Four Sigils. Four puzzles. Four prizes.

Djinn, ifrit and ghuls

“Ah… the djinn… a long and curious history,” said Gabriel. “Like angels and humans they have intelligence, but they also have free will. Unlike the angels. The Qu’ran says they are made of smokeless fire so, although they are elusive, they are physical and can interact with our dimension. They can be good, evil or neutral. Most stories focus on those tricky characters who baton on to energy created by misguided humans, bent on mischief-making.” – Extract, Sigil I: The Book of Raziel. Gabriel is an astrologer Beth meets in Glastonbury.

The cranky stolen Volvo was belching smoke. Noah was not aware that one particularly ferocious ghul was hitching a hot ride on the exhaust pipe. – Extract, Sigil I: The Book of Raziel. Noah is the assumed name of Petter Eriksen.

Throughout The Angel of Secrets, you will notice allusions to these tricksy, invisible characters. The djinn, ifrit and ghuls accumulate their power from the negative emotions of humans when they are seething with anger, resentment or ideological fervour. These energetic entities do not have agency of their own, but encourage extreme tension and anxiety, which in turn provokes human reactions, thus leading to negative, sometimes catastrophic outcomes. In The Angel of Secrets, the human characters are not aware that their own malevolence is energetic food for these greedy creatures.
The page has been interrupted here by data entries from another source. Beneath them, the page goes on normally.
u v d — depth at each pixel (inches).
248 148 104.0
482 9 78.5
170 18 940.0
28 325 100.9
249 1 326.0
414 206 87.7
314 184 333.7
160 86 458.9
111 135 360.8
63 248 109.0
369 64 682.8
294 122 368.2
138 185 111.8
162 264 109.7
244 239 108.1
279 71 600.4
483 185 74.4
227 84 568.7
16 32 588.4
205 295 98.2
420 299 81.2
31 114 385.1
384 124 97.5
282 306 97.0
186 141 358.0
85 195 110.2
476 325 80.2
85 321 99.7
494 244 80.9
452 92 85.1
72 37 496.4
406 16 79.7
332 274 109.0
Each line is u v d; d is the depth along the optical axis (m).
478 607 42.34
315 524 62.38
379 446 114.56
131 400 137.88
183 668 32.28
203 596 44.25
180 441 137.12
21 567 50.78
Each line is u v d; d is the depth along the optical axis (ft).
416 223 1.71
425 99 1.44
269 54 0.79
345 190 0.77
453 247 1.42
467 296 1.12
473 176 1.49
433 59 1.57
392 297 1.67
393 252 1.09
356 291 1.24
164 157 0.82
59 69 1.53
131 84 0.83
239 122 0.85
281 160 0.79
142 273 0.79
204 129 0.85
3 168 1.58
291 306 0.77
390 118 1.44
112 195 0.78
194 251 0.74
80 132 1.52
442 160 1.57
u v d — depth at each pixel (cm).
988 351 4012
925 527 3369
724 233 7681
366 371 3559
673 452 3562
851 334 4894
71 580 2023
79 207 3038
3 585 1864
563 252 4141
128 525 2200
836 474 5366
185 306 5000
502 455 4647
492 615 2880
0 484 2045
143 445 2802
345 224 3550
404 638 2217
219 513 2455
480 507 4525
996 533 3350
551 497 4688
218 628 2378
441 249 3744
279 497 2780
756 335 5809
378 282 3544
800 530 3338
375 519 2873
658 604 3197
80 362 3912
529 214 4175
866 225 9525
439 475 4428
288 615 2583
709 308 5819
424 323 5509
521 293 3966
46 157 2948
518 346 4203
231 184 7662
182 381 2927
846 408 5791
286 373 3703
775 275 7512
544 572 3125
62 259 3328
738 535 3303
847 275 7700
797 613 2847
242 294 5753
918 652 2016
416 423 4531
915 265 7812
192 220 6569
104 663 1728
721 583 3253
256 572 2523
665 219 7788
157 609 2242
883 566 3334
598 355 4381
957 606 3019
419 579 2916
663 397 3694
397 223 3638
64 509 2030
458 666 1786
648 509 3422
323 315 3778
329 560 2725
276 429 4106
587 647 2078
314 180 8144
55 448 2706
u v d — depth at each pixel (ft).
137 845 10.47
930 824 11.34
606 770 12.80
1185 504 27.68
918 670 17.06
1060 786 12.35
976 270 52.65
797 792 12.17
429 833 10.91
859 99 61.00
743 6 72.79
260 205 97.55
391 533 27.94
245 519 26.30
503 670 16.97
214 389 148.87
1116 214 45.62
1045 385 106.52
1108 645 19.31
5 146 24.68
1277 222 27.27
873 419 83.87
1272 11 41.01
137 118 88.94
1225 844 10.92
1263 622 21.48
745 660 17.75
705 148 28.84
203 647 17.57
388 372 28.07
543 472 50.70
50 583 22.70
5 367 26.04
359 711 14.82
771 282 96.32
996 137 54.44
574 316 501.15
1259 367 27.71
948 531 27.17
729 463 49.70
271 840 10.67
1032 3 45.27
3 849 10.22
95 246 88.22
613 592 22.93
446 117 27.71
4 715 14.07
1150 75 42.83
Ifrit and ghuls are classes of jinni found in Arabic mythology – plural jinn or djinn. The jinn are supernatural spirits below the level of angels and devils. Ghuls are treacherous spirits who can change shape. Ifrit are diabolic and evil. The Quran mentions djinn and ifrit, and Iblis, who falls from God’s grace because of his hubris, is usually described as a djinni by modern scholars, unlike Lucifer in Milton’s Paradise Lost, who was originally an angel.